伤筋动骨一百天,楚馡的筋骨是断裂后重接上的,后来再度撕裂。
经脉受损严重,只能等自然愈合。
瞅着外面天光大亮,我不再和她纠缠,穿衣起床。
衣服是我去白云观的时候,楚馡新购置的,一款藏青色戴有银扣子的中款风衣,黑色卡其裤子,还有一双新靴子。
楚馡购置得不止一套,我注意到衣柜里已经挂满了男装。
“好看么?”我问道。
“好看,张叔不是说了么,你穿开裆裤都好看。”
“打死你。

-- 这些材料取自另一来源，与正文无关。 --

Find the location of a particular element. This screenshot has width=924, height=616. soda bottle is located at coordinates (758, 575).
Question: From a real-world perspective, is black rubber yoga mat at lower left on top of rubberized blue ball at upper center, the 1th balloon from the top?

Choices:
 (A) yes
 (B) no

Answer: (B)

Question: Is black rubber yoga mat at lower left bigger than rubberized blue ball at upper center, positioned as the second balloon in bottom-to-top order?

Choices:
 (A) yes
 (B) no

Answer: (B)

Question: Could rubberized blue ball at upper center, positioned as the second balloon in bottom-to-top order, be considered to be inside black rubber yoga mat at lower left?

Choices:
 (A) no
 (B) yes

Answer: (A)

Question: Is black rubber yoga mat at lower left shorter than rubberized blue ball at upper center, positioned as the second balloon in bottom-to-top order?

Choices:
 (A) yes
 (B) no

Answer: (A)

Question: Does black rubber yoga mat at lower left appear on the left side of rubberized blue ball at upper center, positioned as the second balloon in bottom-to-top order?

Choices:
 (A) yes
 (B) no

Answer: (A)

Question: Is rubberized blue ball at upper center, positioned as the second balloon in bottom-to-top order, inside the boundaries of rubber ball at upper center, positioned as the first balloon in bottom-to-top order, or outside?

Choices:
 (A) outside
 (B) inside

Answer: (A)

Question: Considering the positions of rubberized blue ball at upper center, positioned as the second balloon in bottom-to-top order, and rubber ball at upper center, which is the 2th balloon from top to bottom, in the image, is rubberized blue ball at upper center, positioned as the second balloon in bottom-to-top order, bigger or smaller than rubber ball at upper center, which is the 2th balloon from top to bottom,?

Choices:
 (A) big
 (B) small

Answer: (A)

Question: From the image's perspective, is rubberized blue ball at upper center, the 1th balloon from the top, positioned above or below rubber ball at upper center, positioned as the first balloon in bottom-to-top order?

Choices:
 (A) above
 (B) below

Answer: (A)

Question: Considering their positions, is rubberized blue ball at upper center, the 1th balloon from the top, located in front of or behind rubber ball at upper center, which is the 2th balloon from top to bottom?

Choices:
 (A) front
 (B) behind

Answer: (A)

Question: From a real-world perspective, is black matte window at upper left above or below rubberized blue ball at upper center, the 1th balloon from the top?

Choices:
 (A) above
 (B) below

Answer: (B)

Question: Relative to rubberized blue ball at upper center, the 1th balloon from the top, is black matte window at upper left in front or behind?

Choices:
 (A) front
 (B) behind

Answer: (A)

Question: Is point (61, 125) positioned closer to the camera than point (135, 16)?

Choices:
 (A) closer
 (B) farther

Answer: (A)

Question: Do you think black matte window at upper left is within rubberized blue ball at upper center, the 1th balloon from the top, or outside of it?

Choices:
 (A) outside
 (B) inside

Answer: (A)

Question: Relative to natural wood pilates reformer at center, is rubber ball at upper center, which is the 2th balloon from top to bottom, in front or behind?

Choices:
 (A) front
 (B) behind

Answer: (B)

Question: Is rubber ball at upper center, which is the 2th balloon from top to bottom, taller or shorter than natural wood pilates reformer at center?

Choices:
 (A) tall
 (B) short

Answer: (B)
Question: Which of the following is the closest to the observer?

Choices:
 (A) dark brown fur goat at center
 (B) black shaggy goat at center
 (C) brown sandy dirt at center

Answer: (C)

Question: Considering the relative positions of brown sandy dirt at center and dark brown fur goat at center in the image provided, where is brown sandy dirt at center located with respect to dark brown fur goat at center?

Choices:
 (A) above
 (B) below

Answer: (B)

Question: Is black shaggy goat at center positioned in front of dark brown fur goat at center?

”
楚馡哈哈笑起来。
我对着镜子看了会,头发有点长了。
“楚馡,我要不要剪头发?”
“留着吧,舍不得你剪发。”楚馡看了看说道。
“这么长再留就要扎发髻了。”
“扎个顶髻,用黑冠插白玉簪,束一半放一半。”
“我又不会梳头。”
“我来帮你梳啊,不过这样的发型要配汉服或者道袍才行。你不是要做君师么,君师都怎么穿?”
“古书上面画的有君师服。”
“拿来我瞧瞧。”
谢家古书我曾交给张屠夫保管,后来张屠夫又交给了楚馡,被楚馡了起来。
我打开柜子找到古书,翻到带有君师肖像的那一页。
谢家出过很多君师,实力最强的君师在大唐,也只有这位君师留了画像,虽然只是一个背影。
君师服和道袍很相似,只是没有那么多图案,胸腹处设计的极为修身,袖口宽大。